Sunday, 5 December 2010

Tentang Manusia dalam Bumi Manusia

Tentang Manusia dalam Bumi Manusia

Vincent Christian Liong




“Duniaku bukan jabatan, pangkat, gaji dan kecurangan. Duniaku bumi manusia dengan persoalannya.”(2002:135)


Pengantar

Studi mengenai manusia telah menjadi studi yang tidak ada habisnya. Ia terus menjadi topik yang menarik di muka bumi. Sepanjang segala abad, manusia diajak untuk bertanya mengenai siapakah dirinya. Filsafatlah yang sering menjadi jembatan atas pertanyaan itu. Namun hal ini pun tidak pernah memuaskan. Antara aliran satu dengan yang lain seringkali tidak pernah melengkapi, bahkan punya kecenderungan untuk saling mereduksi. Manusia menurut Nietszche tidaklah sama dengan manusia menurut Sartre atau Foucault, sebagai contoh. Meskipun begitu, hal ini tidak berarti bahwa manusia tidak pernah dapat dipahami.

Salah satu medium yang dapat memberikan alternatif untuk memahami manusia adalah karya sastra. Mengapa karya sastra? Secara de facto, tidak dapat dipungkiri bahwa karya sastra merupakan dokumen sosial yang bersifat historis. Ia berbicara tentang manusia dan waktu. Tentu saja, perihal waktu demikian mengacu pada masa lalu. Masa lalu yang bagaimana? Apa hubungan antara masa lalu dengan kehidupan manusia sekarang? Apakah karya sastra mampu memberikan perspektif yang lebih jelas tentang gerak manusia dan waktu?

Untuk menjawab pertanyaan tersebut, dalam tulisan kecil ini, saya menyajikan beberapa panorama yang berhubungan dengan eksistensi manusia melalui Bumi Manusia karya Pramoedya Ananta Toer.

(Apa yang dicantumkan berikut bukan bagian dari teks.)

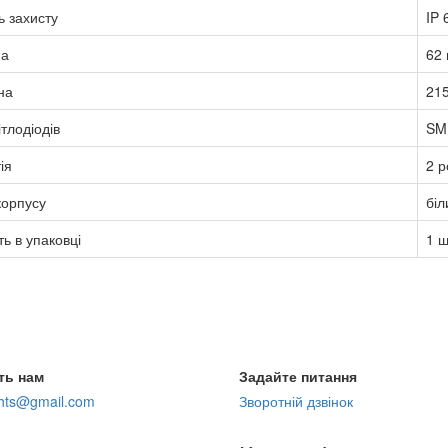
ь захисту
IP 
а
62
на
21
ітлодіодів
SM
ія
2 р
корпусу
біл
ть в упаковці
1 ш
ть нам
Задайте питання
ghts@gmail.com
Зворотній дзвінок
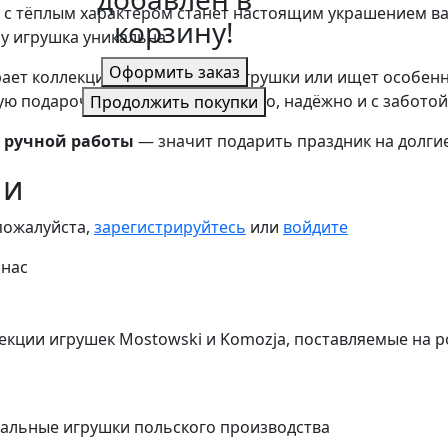
с тёплым характером станет настоящим украшением ва
корзину!
у игрушка уникальна.
Оформить заказ
ирает коллекционные ёлочные игрушки или ищет особен
ую подарочную коробку — красиво, надёжно и с заботой
Продолжить покупки
 ручной работы
— значит подарить праздник на долгие
ии
пожалуйста,
зарегистрируйтесь
или
войдите
 нас
екции игрушек Mostowski и Komozja, поставляемые на 
альные игрушки польского производства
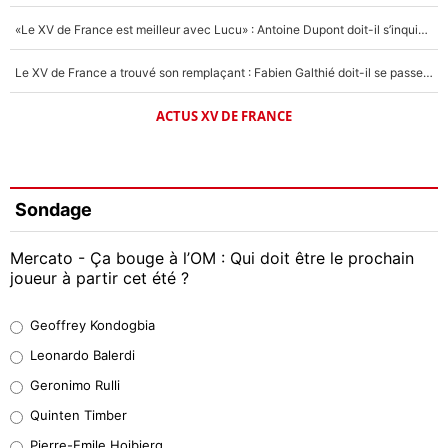
«Le XV de France est meilleur avec Lucu» : Antoine Dupont doit-il s’inquiéter pour sa place ?
Le XV de France a trouvé son remplaçant : Fabien Galthié doit-il se passer d'Antoine Dupont ?
ACTUS XV DE FRANCE
Sondage
Mercato - Ça bouge à l’OM : Qui doit être le prochain
joueur à partir cet été ?
Geoffrey Kondogbia
Geoffrey Kondogbia
38%
Leonardo Balerdi
Leonardo Balerdi
Geronimo Rulli
32%
Quinten Timber
Geronimo Rulli
Pierre-Emile Hojbjerg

1. Minke: Figur Si Manusia Bumi

Cerita si manusia bumi diawali dengan perkenalannya kepada kita para pembaca dengan,”Orang memanggil aku: Minke!”(2002:1). Kata Minke(dibaca Mingke) merupakan plesetan dari kata monkey yang berarti monyet. Di awal cerita ini, tokoh Minke telah dipersamakan dengan arti monyet, dan ia menganggapnya sebagai suatu kewajaran. Minke sebagai seorang berdarah jawa, berkulit cokelat yang bersekolah di sekolah dengan guru dan murid yang berkulit putih. Bahkan, untuk menatap wajah seorang bule Jawa pun ia belum berani. Menggunakan atau belajar ilmu dan tehknologi barat pun ia merasakannya sebagai sebuah kelainan, menyalahi wujud sebagai orang Jawa. Hingga pada suatu saat ia pun berinisiatif mencatatnya sebagai hal-hal baru yang menarik hati. Begitulah, berpikir seperti monyet yang menonton manusia. Ironis dan sangat menyakitkan memang. Dari sini, tampak ketidakpuasan dan keputusasaan yang telah ditanamkan penjajah pada pri-Bumi di Bumi nya sendiri, Bumi Manusia.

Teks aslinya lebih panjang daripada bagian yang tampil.